Collected data:
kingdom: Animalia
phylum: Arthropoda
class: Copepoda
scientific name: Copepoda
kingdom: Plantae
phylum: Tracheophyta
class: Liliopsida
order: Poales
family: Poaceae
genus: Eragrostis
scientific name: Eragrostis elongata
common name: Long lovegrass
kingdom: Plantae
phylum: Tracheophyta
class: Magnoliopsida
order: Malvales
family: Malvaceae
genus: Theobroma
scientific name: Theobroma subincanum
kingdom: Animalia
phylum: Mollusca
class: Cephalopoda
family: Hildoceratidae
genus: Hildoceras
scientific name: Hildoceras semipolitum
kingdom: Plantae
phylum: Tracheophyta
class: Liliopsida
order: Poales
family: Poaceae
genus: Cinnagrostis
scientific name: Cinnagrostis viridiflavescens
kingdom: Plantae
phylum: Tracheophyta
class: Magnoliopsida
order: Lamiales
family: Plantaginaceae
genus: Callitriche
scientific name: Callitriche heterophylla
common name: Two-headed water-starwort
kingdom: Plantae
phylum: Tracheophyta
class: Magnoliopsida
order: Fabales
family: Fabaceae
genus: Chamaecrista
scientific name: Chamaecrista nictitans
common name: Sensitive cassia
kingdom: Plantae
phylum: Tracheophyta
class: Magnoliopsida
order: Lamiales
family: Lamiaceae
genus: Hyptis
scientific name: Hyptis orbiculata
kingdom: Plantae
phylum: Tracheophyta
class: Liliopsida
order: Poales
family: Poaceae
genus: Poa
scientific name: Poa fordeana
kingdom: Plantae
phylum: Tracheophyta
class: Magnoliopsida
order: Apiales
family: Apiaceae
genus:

• **Aim of the exercise**: Could you quote every line of the listing above, word for word?

• **Worked solution**:
kingdom: Animalia
phylum: Arthropoda
class: Copepoda
scientific name: Copepoda
kingdom: Plantae
phylum: Tracheophyta
class: Liliopsida
order: Poales
family: Poaceae
genus: Eragrostis
scientific name: Eragrostis elongata
common name: Long lovegrass
kingdom: Plantae
phylum: Tracheophyta
class: Magnoliopsida
order: Malvales
family: Malvaceae
genus: Theobroma
scientific name: Theobroma subincanum
kingdom: Animalia
phylum: Mollusca
class: Cephalopoda
family: Hildoceratidae
genus: Hildoceras
scientific name: Hildoceras semipolitum
kingdom: Plantae
phylum: Tracheophyta
class: Liliopsida
order: Poales
family: Poaceae
genus: Cinnagrostis
scientific name: Cinnagrostis viridiflavescens
kingdom: Plantae
phylum: Tracheophyta
class: Magnoliopsida
order: Lamiales
family: Plantaginaceae
genus: Callitriche
scientific name: Callitriche heterophylla
common name: Two-headed water-starwort
kingdom: Plantae
phylum: Tracheophyta
class: Magnoliopsida
order: Fabales
family: Fabaceae
genus: Chamaecrista
scientific name: Chamaecrista nictitans
common name: Sensitive cassia
kingdom: Plantae
phylum: Tracheophyta
class: Magnoliopsida
order: Lamiales
family: Lamiaceae
genus: Hyptis
scientific name: Hyptis orbiculata
kingdom: Plantae
phylum: Tracheophyta
class: Liliopsida
order: Poales
family: Poaceae
genus: Poa
scientific name: Poa fordeana
kingdom: Plantae
phylum: Tracheophyta
class: Magnoliopsida
order: Apiales
family: Apiaceae
genus:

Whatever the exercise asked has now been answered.